Text to read
· · · ·

FACEBOOK EMPLOYEE: And we realized we're going to have to deal with it.

 

SIMON: This image is spreading like wildfire across their platform. It appears to be way outside the rules they'd written, but it's in this totally new context. So they got their team together and sat down in a conference room.

 

FACEBOOK EMPLOYEE: I don't know, there was probably eight or ten people thinking about, like, should we allow it?

 

SIMON: Or should they take it down? According to their rules ...

 

FACEBOOK EMPLOYEE: Yeah. So if you recall the "no insides on the outsides" definition that we had in place, meaning you can't see, like, people's organs or that sort of thing. And if you can, then we wouldn't allow it. And in this photo, you could see -- you could definitely see bone.

 

SIMON: And so by the rules, the photo should obviously come down.

 

FACEBOOK EMPLOYEE: Yep.

 

SIMON: However, half the room says no.

 

FACEBOOK EMPLOYEE: The other people are saying this is newsworthy.

 

SIMON: Essentially, this photo's being posted everywhere else. It's important. We need to suspend the rules, we need to make an exception. Which immediately receives pushback.

 

FACEBOOK EMPLOYEE: Well, I was saying that what we've prided ourselves on was not making those calls. And there are no exceptions. There's either mistakes or improvements.

 

SIMON: We made the guidelines for moments like this.

 

ROBERT: Hmm.

 

SIMON: To which the other side shoots back ...

 

FACEBOOK EMPLOYEE: "Oh my God, are you kidding me? Like the Boston Globe is publishing this all over the place and we're taking it down? Like, are you fucking kidding me?"

 

SIMON: Damn the guidelines, let's have common sense here. Let's be humans. We know that this is important.

 

FACEBOOK EMPLOYEE: And, yeah, they're kind of -- they're right. But the reality is, like, if you say, "Well, we allowed it because it's newsworthy," how do you answer any of the questions about any of the rest of the stuff?

 

SIMON: In other words, this is a Pandora's box. And in fact, for reasons that aren't totally clear, Team Consistency, Team Follow-the-Rules eventually wins the day. They decide to take the photo down. But before they can pull the lever, word starts making its way up the chain.

 

FACEBOOK EMPLOYEE: And internally within Facebook ...

 

SIMON: According to my sources, an executive under Zuckerberg sent down an order.

 

FACEBOOK EMPLOYEE: ... we were essentially told, "Make the exception."

 

JAD: Huh.

 

SIMON: "I don't care what your guidelines say, I don't care what your reason is, the photo stands. You're not taking this down."

 

FACEBOOK EMPLOYEE: Yes. Yes, that's what happened.

· · · ·

Records provided
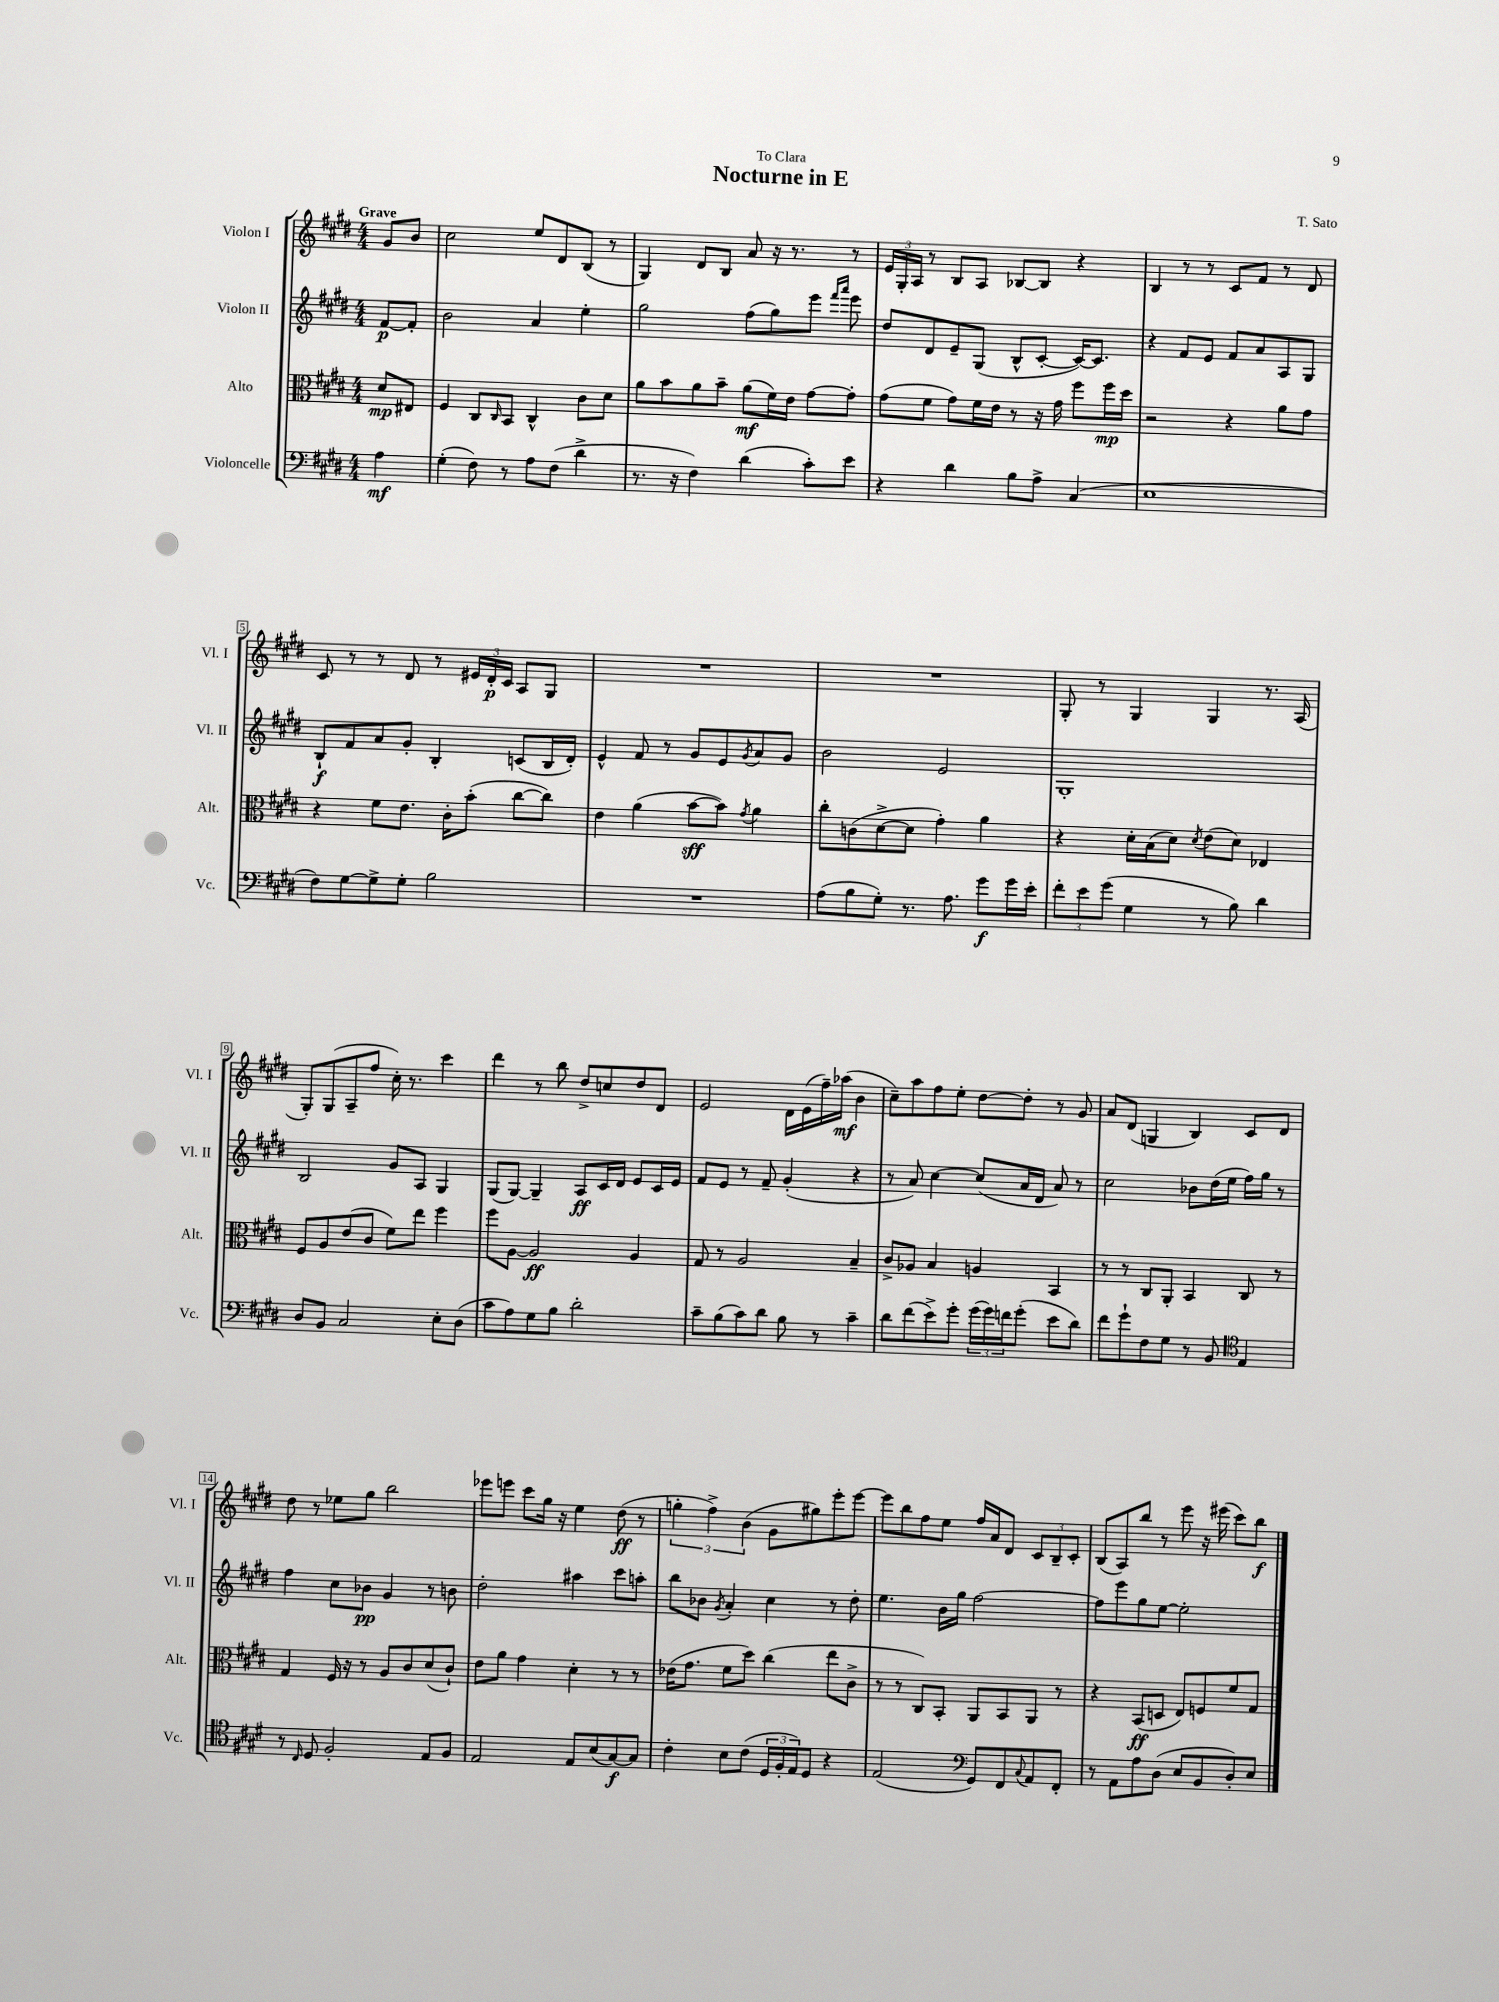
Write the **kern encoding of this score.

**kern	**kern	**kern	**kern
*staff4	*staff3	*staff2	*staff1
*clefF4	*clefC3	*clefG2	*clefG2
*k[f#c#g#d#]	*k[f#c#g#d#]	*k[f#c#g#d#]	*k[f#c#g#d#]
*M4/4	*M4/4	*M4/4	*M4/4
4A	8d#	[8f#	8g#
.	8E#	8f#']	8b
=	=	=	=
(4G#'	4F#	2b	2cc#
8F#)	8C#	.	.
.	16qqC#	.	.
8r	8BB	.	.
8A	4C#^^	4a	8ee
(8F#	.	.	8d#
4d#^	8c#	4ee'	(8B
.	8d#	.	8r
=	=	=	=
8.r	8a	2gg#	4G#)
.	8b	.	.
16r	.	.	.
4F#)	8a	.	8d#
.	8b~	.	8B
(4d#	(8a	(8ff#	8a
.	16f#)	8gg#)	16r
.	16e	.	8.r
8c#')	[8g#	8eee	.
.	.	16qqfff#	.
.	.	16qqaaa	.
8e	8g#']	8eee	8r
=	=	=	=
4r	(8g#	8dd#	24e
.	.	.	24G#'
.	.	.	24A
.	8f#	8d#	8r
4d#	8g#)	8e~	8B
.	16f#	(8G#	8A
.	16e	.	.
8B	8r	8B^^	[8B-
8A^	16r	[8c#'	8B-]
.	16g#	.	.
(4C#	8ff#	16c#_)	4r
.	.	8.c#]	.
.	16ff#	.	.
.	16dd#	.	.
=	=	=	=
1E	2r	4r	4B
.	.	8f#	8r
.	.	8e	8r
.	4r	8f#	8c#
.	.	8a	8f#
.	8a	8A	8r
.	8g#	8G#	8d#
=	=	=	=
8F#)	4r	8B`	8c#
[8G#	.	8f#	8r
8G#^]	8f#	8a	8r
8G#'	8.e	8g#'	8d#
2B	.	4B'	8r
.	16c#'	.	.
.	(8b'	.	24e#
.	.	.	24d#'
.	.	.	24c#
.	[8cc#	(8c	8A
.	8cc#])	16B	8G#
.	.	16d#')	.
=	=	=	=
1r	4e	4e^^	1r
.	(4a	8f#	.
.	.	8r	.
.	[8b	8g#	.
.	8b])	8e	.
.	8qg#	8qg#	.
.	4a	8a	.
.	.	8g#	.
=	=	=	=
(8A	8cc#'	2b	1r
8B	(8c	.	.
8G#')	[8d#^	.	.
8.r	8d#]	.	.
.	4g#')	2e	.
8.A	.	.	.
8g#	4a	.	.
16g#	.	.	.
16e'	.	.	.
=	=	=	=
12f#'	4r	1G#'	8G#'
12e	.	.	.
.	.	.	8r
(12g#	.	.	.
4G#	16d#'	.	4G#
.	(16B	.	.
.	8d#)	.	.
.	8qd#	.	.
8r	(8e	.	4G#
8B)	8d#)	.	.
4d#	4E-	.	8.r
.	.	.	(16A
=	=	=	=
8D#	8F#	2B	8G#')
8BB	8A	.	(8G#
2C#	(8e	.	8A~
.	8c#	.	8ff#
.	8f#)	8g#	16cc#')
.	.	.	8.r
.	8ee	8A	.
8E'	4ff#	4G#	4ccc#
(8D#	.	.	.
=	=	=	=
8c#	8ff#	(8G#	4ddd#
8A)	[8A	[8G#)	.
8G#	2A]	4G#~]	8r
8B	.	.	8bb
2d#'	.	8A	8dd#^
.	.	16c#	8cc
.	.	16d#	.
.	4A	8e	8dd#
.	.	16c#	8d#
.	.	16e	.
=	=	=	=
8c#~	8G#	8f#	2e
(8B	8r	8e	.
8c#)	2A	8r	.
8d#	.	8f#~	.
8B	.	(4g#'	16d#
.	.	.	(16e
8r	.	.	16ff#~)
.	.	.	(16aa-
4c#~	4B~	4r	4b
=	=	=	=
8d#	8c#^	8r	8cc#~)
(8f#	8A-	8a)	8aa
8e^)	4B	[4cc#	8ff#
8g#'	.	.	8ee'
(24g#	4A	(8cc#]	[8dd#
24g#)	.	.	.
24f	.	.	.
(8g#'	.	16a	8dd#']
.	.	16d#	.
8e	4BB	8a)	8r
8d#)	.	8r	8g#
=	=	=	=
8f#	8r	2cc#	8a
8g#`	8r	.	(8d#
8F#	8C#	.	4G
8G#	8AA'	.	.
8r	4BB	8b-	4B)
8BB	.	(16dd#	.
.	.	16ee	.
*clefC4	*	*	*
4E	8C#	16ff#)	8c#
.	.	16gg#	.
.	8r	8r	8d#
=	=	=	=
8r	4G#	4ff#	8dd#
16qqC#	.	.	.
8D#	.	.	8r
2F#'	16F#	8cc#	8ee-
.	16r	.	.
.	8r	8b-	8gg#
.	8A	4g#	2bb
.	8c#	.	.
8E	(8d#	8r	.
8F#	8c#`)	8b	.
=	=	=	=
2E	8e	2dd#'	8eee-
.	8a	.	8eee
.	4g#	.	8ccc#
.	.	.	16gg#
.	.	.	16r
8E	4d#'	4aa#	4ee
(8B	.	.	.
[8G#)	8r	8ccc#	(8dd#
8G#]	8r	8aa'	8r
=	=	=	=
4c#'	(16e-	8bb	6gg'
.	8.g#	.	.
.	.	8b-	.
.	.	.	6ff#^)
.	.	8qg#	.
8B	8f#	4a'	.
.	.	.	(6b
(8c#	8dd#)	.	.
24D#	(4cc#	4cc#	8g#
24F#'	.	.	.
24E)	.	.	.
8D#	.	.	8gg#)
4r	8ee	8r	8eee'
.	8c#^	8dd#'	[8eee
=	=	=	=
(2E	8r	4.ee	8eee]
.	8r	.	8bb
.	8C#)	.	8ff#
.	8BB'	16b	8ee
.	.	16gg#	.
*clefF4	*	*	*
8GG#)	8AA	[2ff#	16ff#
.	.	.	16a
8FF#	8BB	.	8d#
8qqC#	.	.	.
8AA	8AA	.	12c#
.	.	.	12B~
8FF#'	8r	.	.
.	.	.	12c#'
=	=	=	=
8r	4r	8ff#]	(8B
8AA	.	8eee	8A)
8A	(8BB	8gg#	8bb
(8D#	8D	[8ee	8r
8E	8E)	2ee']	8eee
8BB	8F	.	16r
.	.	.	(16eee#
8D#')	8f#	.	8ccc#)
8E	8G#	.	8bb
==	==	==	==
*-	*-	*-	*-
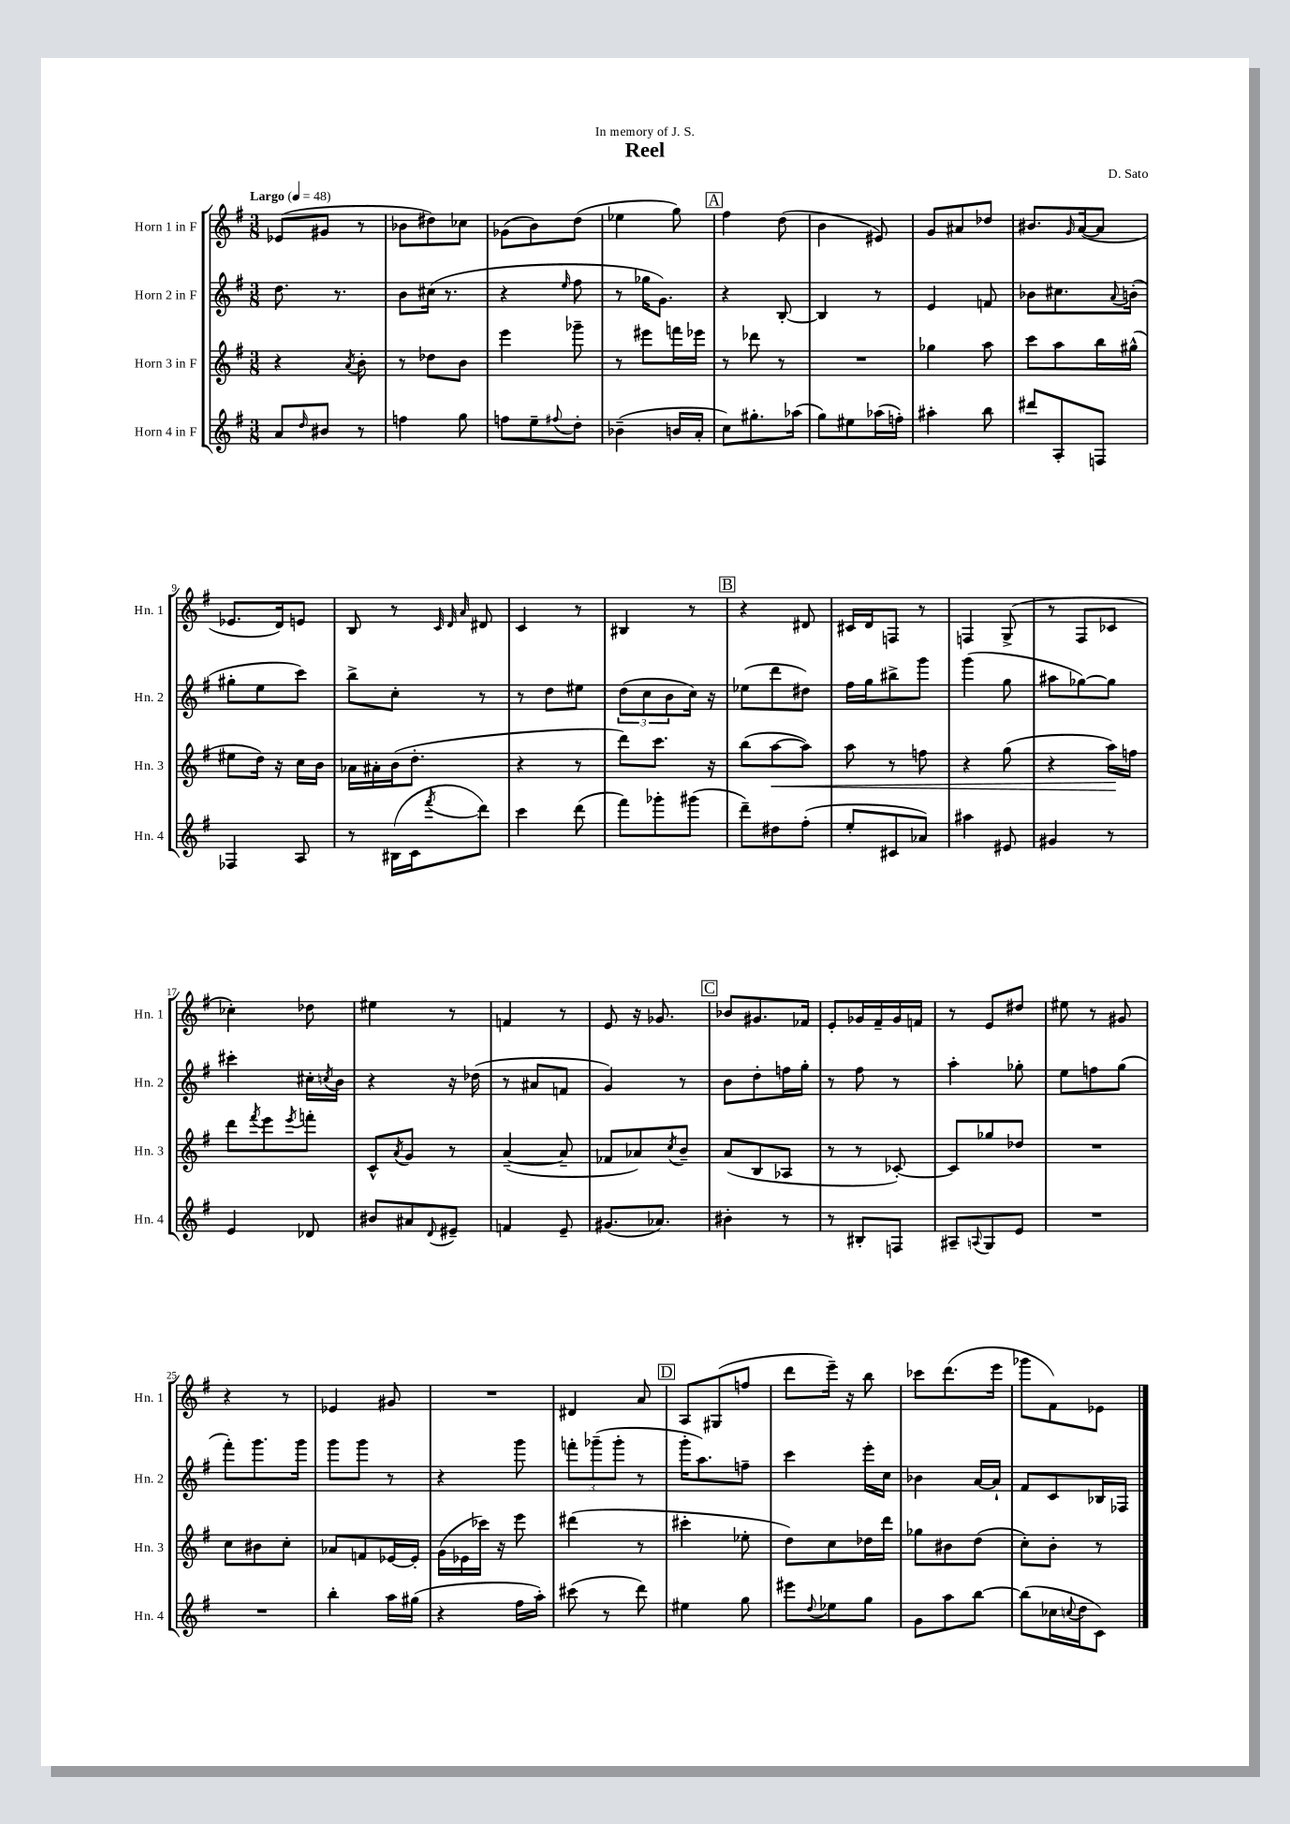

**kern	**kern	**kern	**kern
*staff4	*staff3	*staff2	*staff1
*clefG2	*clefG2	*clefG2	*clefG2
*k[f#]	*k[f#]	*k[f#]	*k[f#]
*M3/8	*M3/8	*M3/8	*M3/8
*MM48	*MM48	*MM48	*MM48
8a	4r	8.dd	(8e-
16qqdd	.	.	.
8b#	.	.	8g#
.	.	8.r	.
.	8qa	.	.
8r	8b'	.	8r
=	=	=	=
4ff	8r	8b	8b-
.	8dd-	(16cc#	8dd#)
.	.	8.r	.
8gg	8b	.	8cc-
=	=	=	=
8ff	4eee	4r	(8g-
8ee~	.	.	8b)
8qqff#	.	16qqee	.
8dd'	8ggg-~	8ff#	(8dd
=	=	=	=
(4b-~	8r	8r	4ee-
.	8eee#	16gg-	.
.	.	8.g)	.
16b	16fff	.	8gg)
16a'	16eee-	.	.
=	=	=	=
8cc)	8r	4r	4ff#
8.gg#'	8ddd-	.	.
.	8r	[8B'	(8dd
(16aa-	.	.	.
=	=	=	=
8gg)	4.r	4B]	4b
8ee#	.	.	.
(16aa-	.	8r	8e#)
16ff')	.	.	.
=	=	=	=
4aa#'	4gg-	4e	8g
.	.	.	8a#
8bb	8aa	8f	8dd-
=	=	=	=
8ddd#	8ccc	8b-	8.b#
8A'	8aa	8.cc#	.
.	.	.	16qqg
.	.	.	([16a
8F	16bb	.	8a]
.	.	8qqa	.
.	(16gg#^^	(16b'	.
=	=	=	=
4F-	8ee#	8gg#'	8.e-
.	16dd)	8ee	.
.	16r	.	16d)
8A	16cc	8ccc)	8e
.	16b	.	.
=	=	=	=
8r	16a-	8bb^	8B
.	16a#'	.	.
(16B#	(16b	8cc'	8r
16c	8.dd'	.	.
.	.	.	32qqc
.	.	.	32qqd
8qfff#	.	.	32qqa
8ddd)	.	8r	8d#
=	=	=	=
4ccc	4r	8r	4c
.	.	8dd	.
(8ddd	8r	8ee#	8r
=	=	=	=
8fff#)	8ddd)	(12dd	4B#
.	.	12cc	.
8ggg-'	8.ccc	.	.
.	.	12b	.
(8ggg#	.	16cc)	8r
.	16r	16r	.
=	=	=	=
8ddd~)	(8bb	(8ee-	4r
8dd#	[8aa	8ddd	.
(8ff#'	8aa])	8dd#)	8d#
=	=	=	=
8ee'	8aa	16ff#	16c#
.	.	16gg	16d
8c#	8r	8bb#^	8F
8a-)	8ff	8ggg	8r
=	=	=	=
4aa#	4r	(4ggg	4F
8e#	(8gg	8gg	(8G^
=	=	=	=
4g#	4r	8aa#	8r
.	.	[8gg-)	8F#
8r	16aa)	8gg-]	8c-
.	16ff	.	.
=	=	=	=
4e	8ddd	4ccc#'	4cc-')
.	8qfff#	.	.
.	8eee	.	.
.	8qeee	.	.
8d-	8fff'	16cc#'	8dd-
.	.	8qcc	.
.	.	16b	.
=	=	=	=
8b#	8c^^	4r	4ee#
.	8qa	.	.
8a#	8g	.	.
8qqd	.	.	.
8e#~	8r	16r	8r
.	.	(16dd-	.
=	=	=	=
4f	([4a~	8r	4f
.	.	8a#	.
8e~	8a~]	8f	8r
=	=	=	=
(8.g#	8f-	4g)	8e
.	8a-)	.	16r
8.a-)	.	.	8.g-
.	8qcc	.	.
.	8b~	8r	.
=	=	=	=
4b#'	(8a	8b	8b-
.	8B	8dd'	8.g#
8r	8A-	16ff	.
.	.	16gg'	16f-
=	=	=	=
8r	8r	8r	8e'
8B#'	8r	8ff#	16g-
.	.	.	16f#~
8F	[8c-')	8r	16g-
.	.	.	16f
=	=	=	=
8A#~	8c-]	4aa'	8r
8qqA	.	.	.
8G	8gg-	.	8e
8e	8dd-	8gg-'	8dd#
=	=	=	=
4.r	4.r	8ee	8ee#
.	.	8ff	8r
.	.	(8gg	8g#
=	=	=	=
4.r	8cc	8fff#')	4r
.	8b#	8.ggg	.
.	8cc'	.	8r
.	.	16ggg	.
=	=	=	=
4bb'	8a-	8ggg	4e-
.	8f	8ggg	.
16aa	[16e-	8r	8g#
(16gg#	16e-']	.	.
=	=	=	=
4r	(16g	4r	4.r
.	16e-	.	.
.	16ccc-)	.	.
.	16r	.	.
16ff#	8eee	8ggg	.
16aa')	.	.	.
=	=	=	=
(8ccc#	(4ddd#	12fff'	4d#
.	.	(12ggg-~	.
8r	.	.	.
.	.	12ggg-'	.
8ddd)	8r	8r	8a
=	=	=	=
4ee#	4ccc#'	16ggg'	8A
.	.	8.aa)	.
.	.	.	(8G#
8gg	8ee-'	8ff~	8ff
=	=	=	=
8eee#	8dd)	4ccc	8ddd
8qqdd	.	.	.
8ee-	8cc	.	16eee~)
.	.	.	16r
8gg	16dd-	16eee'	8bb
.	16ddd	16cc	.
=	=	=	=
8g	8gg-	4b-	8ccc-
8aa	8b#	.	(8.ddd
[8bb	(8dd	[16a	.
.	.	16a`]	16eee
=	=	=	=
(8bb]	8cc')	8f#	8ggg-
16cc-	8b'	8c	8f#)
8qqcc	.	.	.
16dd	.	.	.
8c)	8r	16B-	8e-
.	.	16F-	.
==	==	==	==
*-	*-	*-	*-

· · · ·

Short task
Please list every distinct speaker label used in the transcript. The entries have no connection to the transcript.

Task answer
FACEBOOK EMPLOYEE, SIMON, ROBERT, JAD